→ **AIM OF THE EXERCISE**: Omit every picture, and retype the lines that run from the beginning of the data below through the line containing "Table 1. Demographics", inclusive.
── GIVEN RECORDS
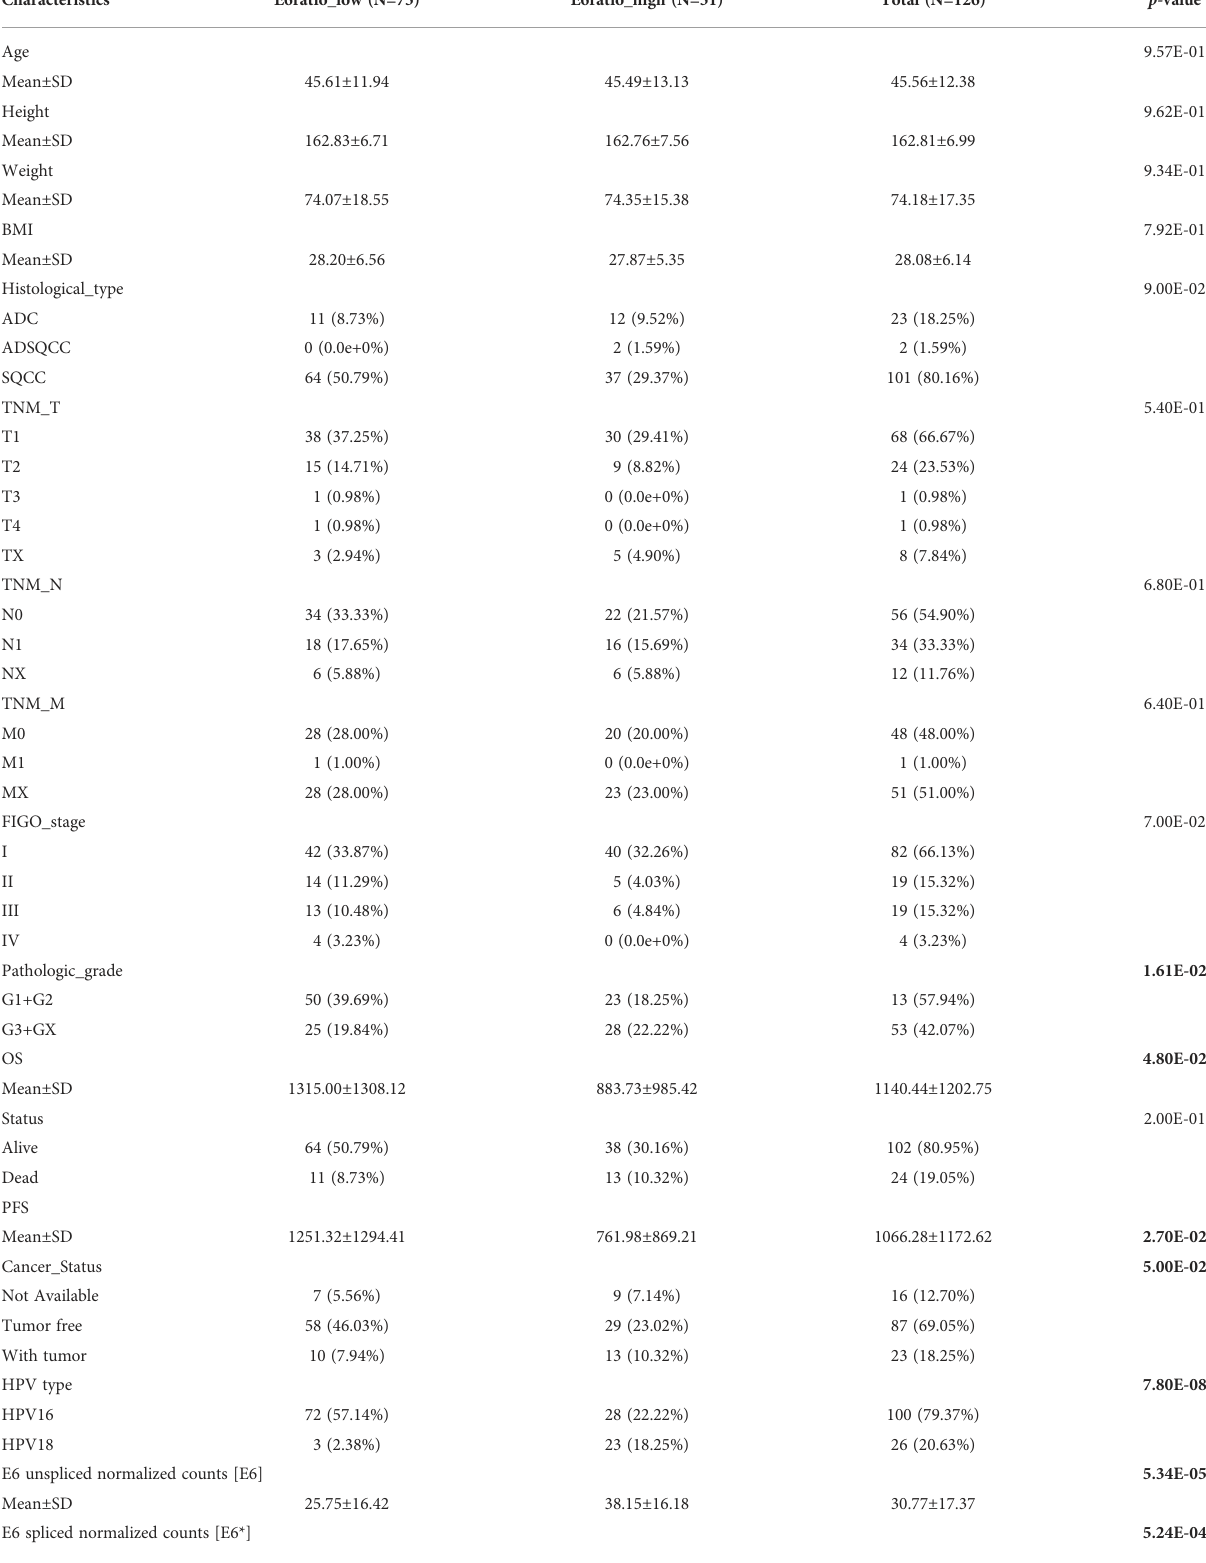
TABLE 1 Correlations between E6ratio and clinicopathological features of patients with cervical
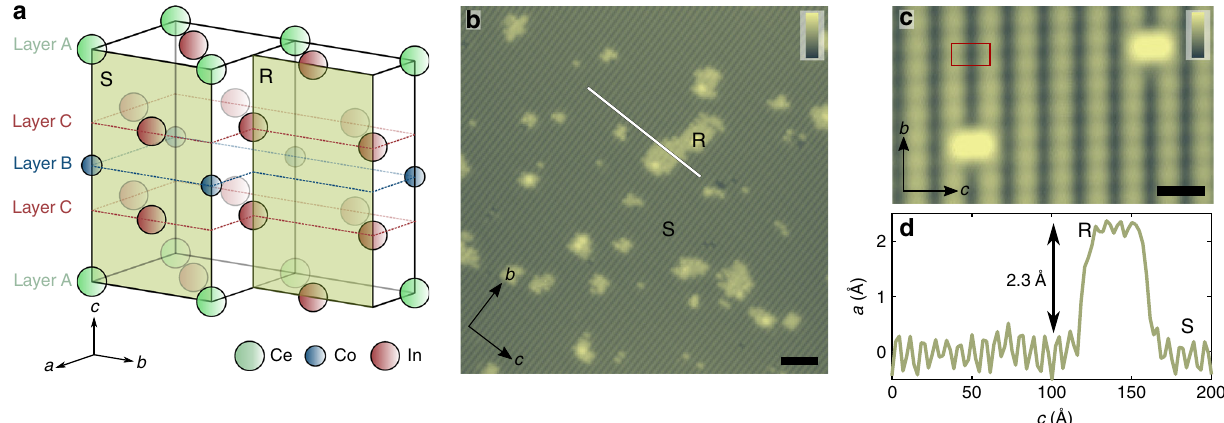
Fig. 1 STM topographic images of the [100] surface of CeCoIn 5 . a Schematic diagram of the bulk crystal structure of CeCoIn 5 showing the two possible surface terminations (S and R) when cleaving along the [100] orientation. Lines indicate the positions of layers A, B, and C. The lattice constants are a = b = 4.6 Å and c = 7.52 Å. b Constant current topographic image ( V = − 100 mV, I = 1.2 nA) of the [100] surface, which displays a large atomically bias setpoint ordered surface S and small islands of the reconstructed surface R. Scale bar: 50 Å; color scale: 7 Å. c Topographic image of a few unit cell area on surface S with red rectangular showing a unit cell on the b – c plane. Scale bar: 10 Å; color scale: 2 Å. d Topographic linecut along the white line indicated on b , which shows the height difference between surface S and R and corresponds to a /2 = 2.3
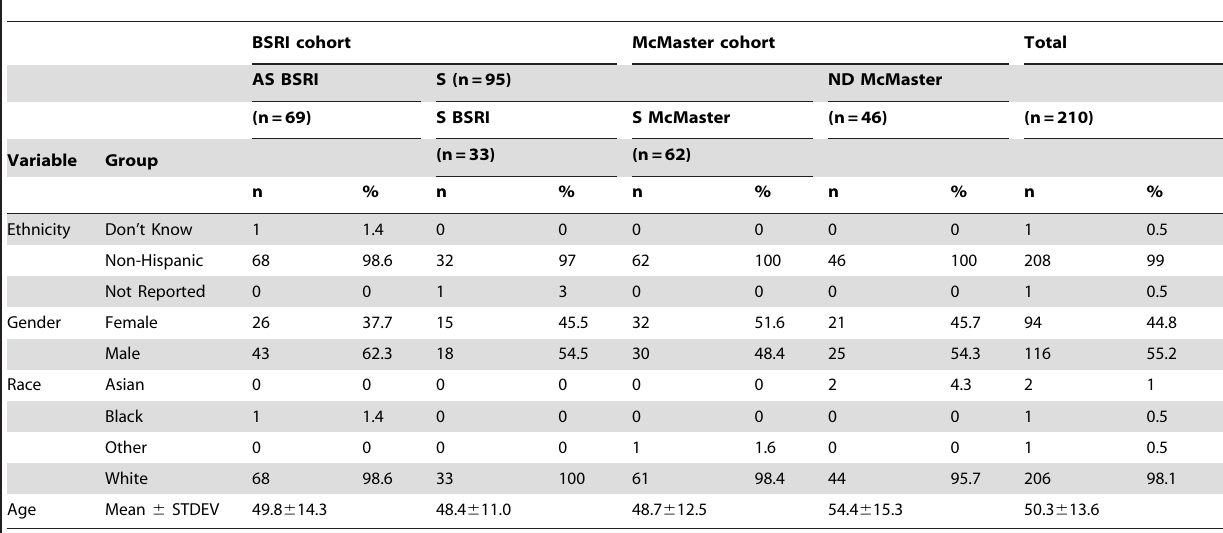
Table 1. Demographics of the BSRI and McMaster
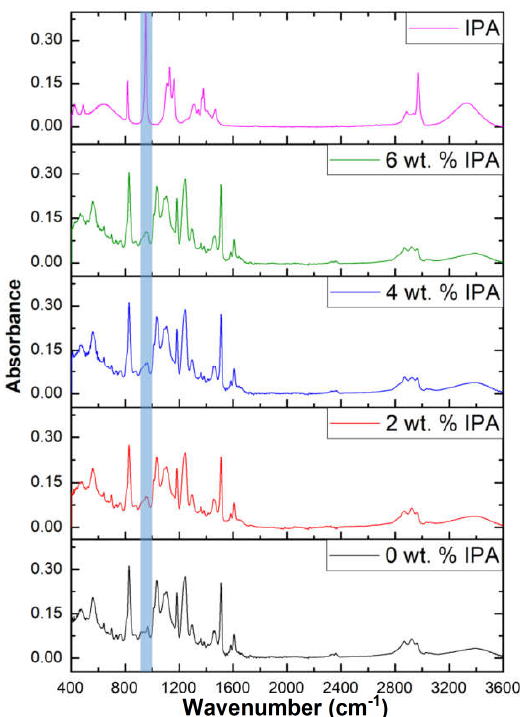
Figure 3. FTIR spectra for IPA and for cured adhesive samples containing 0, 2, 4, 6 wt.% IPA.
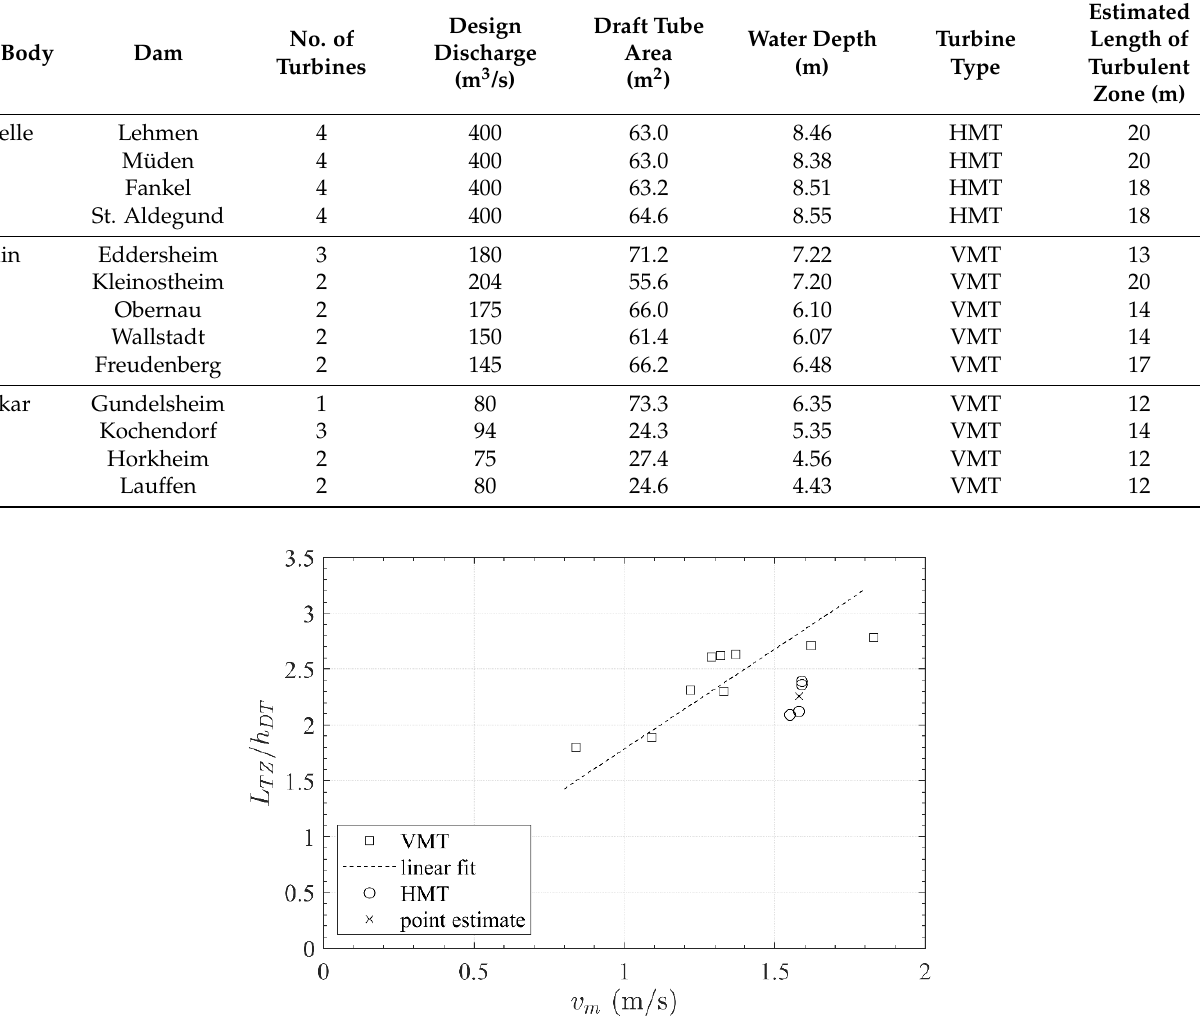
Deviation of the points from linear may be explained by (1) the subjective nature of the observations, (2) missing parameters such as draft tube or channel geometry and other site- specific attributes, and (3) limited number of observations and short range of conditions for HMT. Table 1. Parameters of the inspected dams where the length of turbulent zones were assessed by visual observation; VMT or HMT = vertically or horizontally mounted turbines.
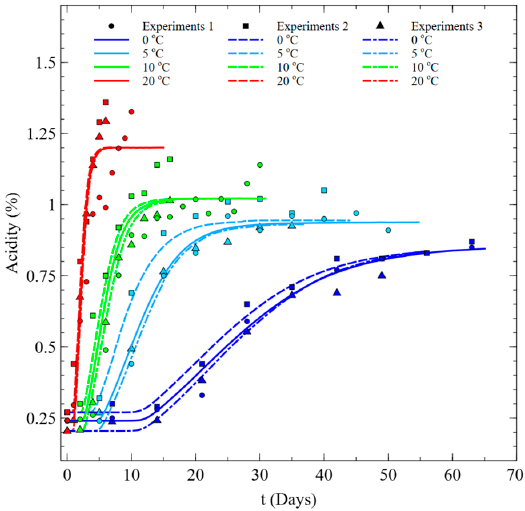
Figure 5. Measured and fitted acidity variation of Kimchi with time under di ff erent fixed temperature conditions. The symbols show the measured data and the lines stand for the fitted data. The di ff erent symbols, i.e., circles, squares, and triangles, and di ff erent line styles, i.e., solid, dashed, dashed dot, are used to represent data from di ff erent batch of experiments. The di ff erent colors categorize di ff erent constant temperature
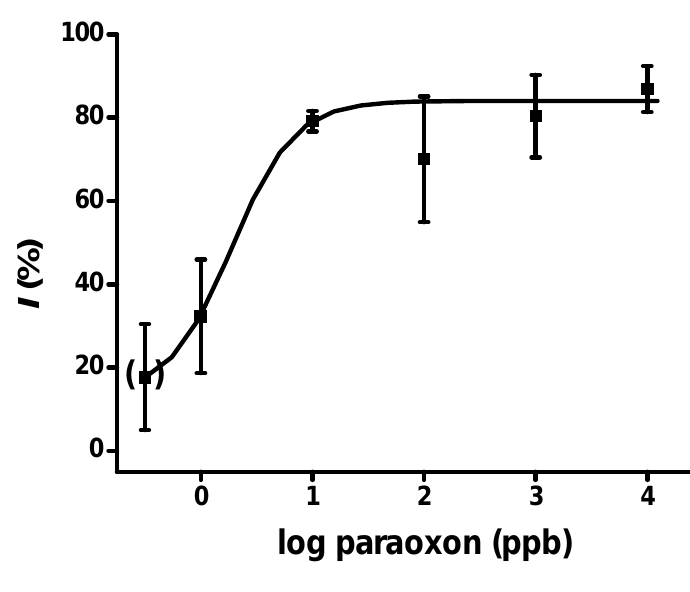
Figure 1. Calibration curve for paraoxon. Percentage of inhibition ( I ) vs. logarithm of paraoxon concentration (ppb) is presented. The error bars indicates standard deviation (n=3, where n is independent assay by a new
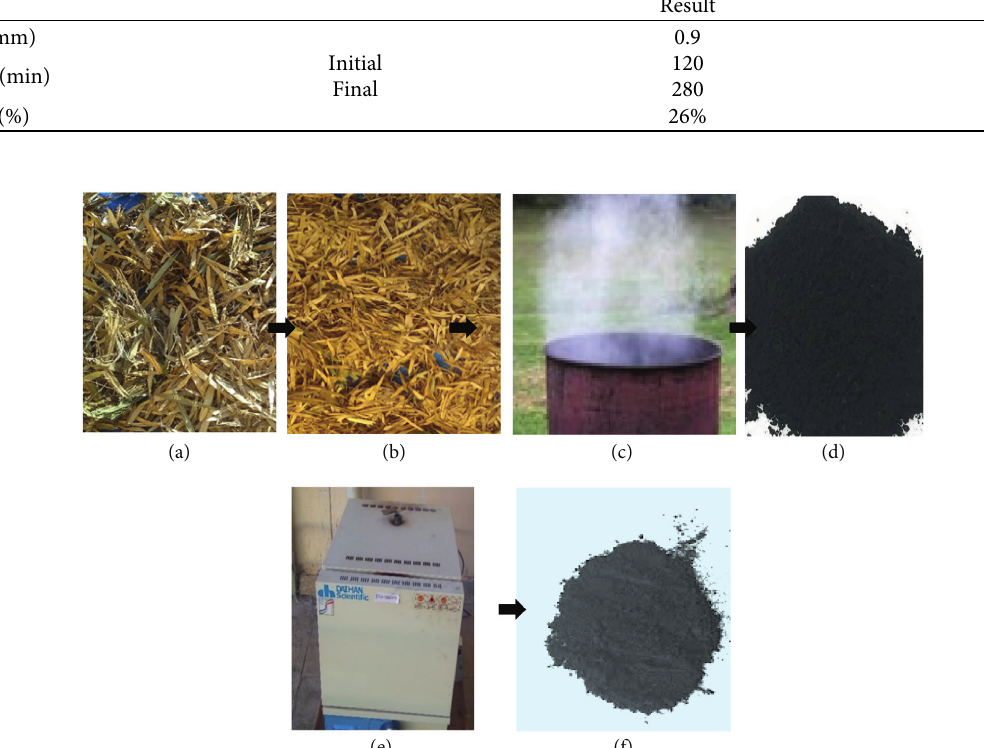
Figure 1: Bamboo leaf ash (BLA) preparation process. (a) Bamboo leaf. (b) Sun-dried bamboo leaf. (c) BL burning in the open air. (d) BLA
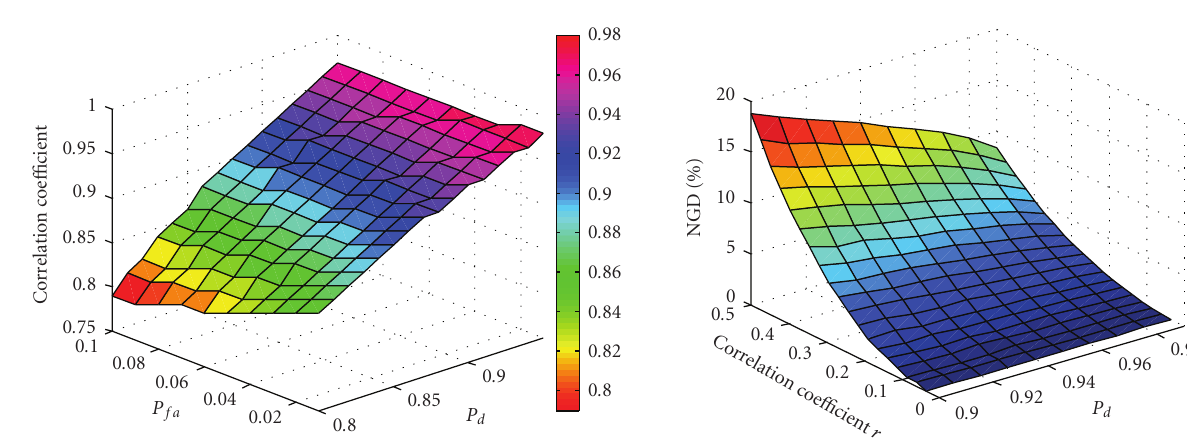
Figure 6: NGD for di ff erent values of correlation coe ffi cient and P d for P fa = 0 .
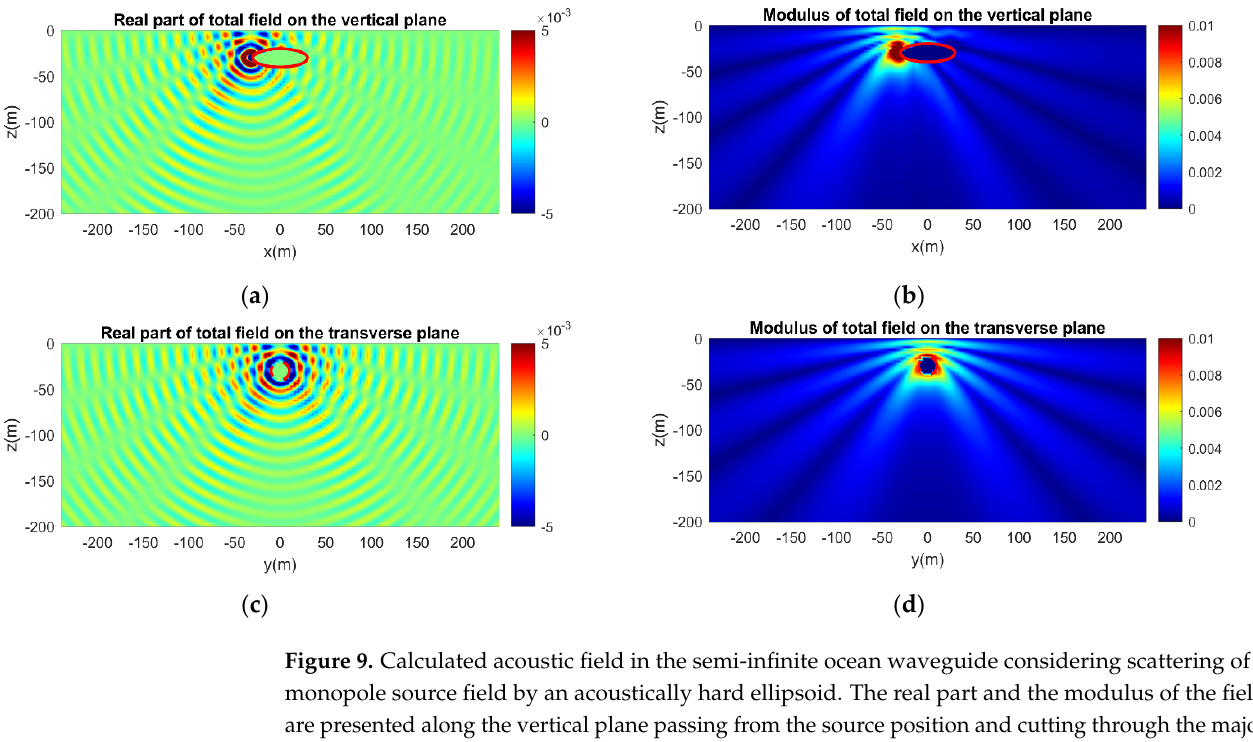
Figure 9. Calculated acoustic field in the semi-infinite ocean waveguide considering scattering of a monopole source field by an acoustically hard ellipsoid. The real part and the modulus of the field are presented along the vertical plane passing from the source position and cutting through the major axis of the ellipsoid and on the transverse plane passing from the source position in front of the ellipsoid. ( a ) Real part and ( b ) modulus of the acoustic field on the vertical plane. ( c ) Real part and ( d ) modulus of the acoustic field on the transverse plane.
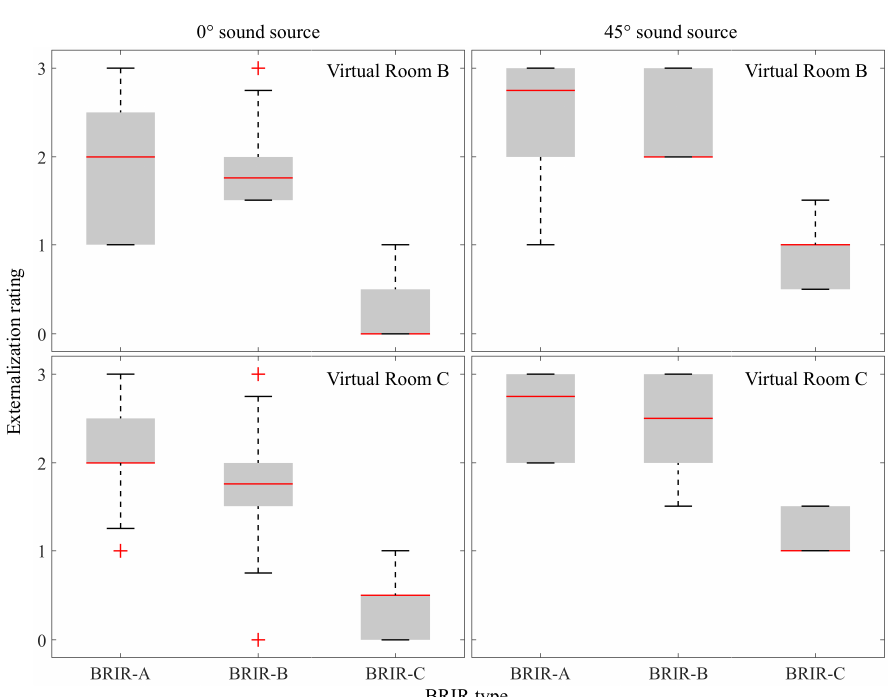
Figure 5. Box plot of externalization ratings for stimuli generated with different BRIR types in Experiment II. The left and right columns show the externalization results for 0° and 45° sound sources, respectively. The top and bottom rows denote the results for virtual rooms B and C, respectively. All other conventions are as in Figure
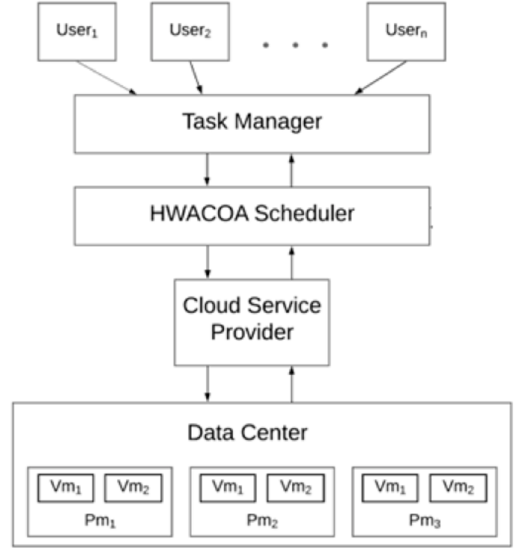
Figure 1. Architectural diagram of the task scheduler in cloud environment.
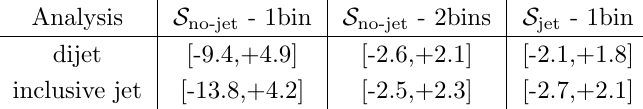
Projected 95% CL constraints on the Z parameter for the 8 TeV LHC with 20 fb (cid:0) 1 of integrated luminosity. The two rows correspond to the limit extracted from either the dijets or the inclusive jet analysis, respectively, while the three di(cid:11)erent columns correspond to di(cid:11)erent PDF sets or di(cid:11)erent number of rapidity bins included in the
────
→ **WRITTEN REPLY**:
TABLE 1 Correlations between E6ratio and clinicopathological features of patients with cervical
Fig. 1 STM topographic images of the [100] surface of CeCoIn 5 . a Schematic diagram of the bulk crystal structure of CeCoIn 5 showing the two possible surface terminations (S and R) when cleaving along the [100] orientation. Lines indicate the positions of layers A, B, and C. The lattice constants are a = b = 4.6 Å and c = 7.52 Å. b Constant current topographic image ( V = − 100 mV, I = 1.2 nA) of the [100] surface, which displays a large atomically bias setpoint ordered surface S and small islands of the reconstructed surface R. Scale bar: 50 Å; color scale: 7 Å. c Topographic image of a few unit cell area on surface S with red rectangular showing a unit cell on the b – c plane. Scale bar: 10 Å; color scale: 2 Å. d Topographic linecut along the white line indicated on b , which shows the height difference between surface S and R and corresponds to a /2 = 2.3
Table 1. Demographics of the BSRI and McMaster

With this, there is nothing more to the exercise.